Monte Carlo Estimation of Greeks
<-- Return to the list
Date: 10-29-2007
Start Time:
6:00pm
End Time: 7:30pm
Speaker: Mike Giles, University of Oxford
Location: 412 Schapiro CEPSR, Davis Auditorium
ABSTRACT
In this talk I will discuss various aspects of computing Greeks through Monte Carlo simulation. I will start by reviewing the three main approaches: finite differences, likelihood ratio method (LRM) and pathwise sensitivity calculation. The last of these leads very naturally to an adjoint implementation which makes it possible to compute the sensitivity to a large number of input parameters at a very low cost, little more than the cost of evaluating the price itself -- this was the topic of my collaboration with Paul Glasserman on "Smoking Adjoints".

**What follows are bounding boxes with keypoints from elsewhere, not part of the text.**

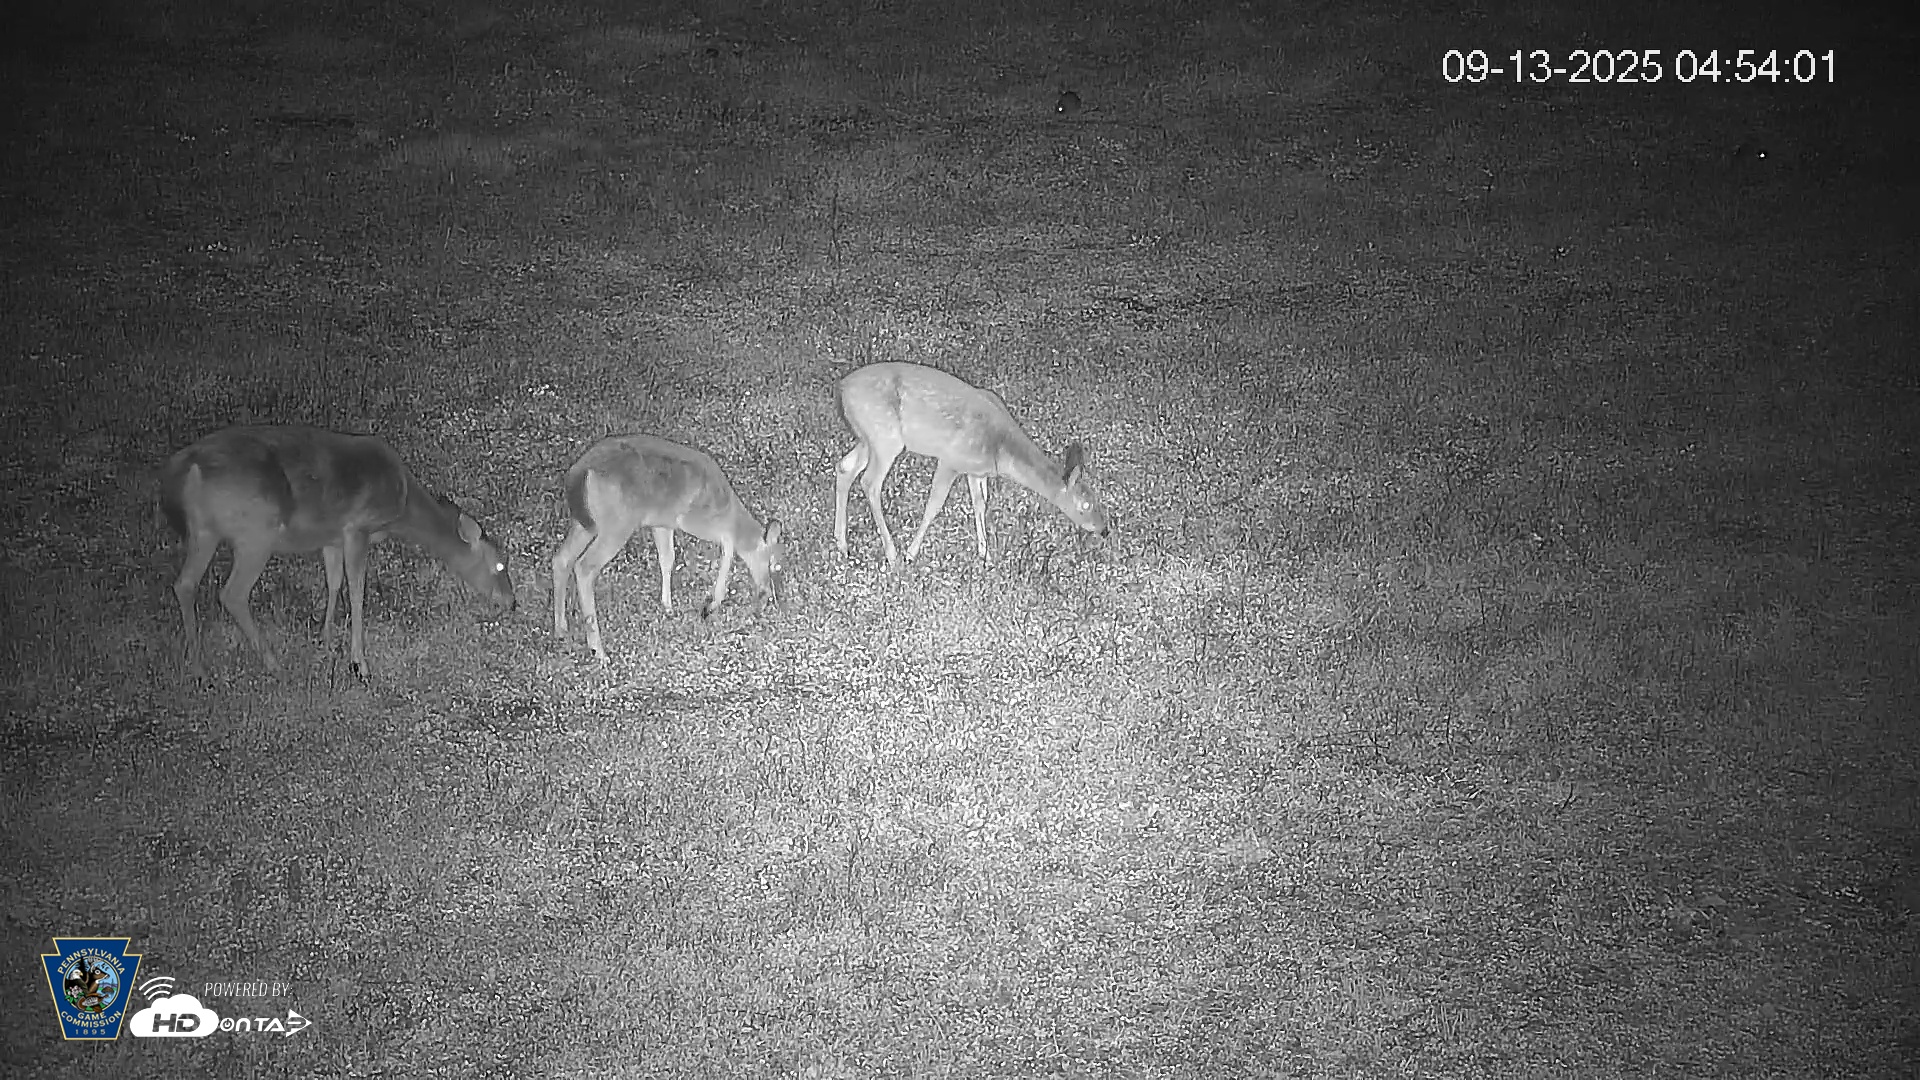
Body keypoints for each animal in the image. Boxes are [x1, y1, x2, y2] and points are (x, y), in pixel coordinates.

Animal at [159, 425, 516, 678]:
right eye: (500, 565)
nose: (511, 602)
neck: (402, 507)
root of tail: (187, 466)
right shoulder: (357, 526)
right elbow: (357, 590)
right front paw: (359, 663)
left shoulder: (331, 536)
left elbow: (333, 582)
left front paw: (326, 639)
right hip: (256, 533)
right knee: (231, 593)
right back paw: (273, 664)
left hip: (204, 531)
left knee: (184, 584)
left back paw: (198, 668)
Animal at [550, 434, 784, 663]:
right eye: (774, 564)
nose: (768, 596)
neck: (730, 509)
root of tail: (579, 473)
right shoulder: (695, 520)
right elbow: (728, 546)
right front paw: (710, 605)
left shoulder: (662, 522)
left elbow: (667, 558)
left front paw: (668, 605)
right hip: (617, 523)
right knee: (584, 566)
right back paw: (598, 651)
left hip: (586, 523)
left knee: (562, 559)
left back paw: (561, 630)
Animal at [833, 362, 1111, 567]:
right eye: (1085, 505)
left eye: (1097, 498)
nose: (1104, 530)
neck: (1000, 448)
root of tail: (842, 388)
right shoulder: (951, 458)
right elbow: (934, 505)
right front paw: (911, 553)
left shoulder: (976, 470)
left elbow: (980, 504)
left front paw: (985, 555)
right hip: (885, 438)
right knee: (870, 483)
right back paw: (892, 555)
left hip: (868, 438)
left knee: (845, 467)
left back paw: (842, 544)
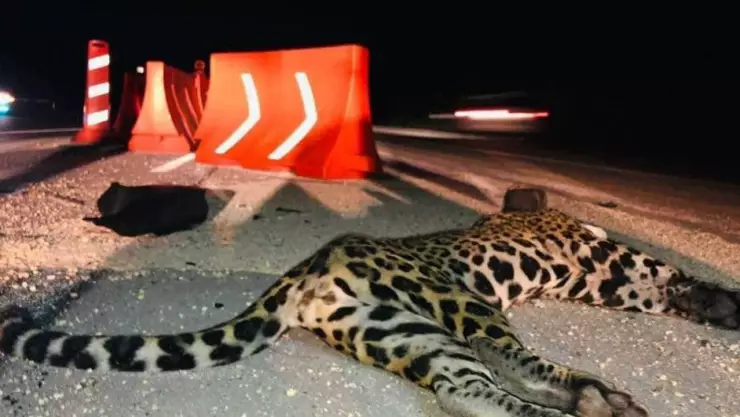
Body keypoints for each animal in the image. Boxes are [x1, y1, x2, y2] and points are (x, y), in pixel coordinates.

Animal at [1, 188, 738, 417]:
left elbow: (664, 288)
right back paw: (590, 395)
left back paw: (568, 405)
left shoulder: (608, 273)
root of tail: (308, 269)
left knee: (460, 387)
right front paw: (723, 301)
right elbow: (668, 277)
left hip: (401, 329)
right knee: (506, 354)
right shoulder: (610, 262)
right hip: (454, 300)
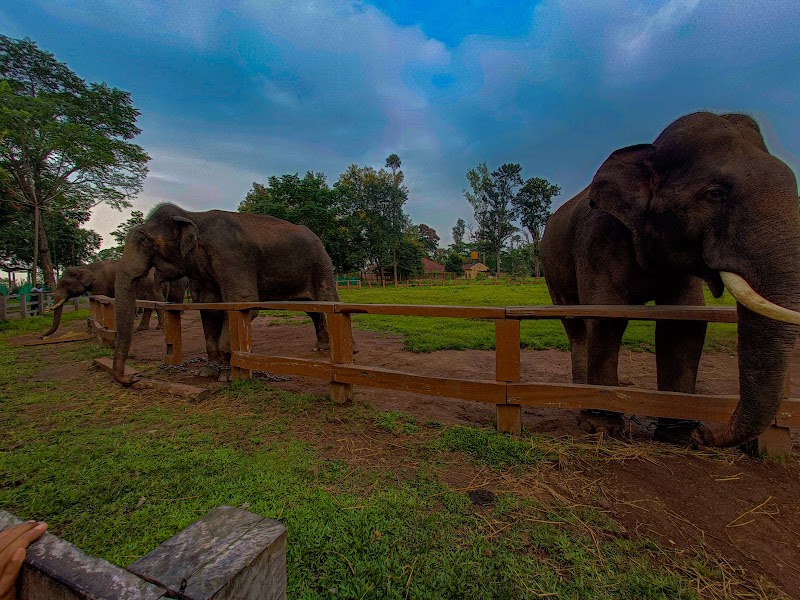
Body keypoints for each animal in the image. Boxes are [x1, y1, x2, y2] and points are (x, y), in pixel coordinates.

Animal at [111, 204, 344, 385]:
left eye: (144, 241)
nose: (132, 378)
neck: (194, 215)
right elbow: (210, 309)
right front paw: (207, 372)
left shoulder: (232, 256)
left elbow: (244, 303)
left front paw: (228, 376)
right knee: (313, 309)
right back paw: (321, 348)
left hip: (321, 263)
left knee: (328, 301)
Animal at [540, 112, 800, 448]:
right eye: (714, 194)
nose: (706, 432)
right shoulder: (596, 240)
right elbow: (607, 316)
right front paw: (603, 428)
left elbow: (682, 322)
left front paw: (680, 434)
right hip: (553, 270)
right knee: (576, 326)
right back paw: (582, 403)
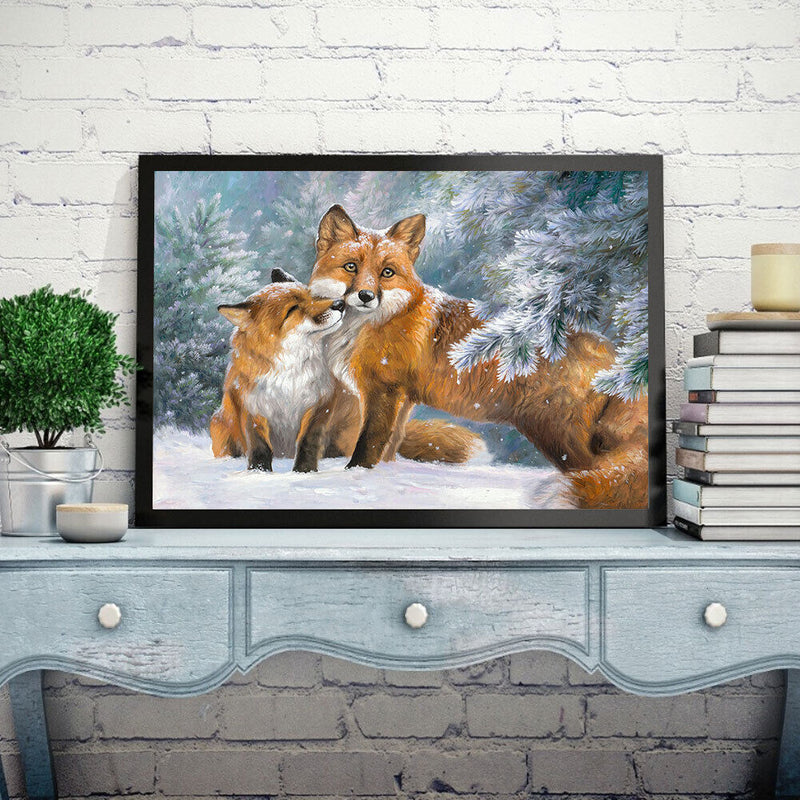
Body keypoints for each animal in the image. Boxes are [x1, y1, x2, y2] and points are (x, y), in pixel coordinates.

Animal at [210, 270, 484, 473]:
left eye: (313, 296)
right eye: (293, 309)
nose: (339, 304)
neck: (290, 373)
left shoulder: (321, 405)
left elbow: (308, 442)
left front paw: (304, 472)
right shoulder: (251, 406)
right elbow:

The practical development of adjoint codes is greatly
assisted by using Automatic Differentiation (AD) tools. I will explain the underlying ideas and
discuss the use of the FADBAD++ software package which is based on templates
and operator overloading within C++.
The pathwise approach is not applicable when the payoff
is not differentiable. Even when the payoff is differentiable, the use of scripting
in real-world implementations means it can be very difficult in practice to
evaluate the derivative of very complex financial products. To address these
limitations, I will present a new idea to combine the adjoint pathwise approach
for the stochastic path evolution with LRM for the payoff evaluation.
BIO
Mike Giles is a professor of scientific computing at the University of Oxford. After many years of developing new algorithms in computational fluid dynamics with applications to aircraft engine design, he has recently moved into computational finance working on both Monte Carlo and finite difference methods. He and Paul Glasserman were name Quants of the Year 2007 by Risk magazine for their research on the use of adjoint techniques for efficient Monte Carlo estimation of Greeks.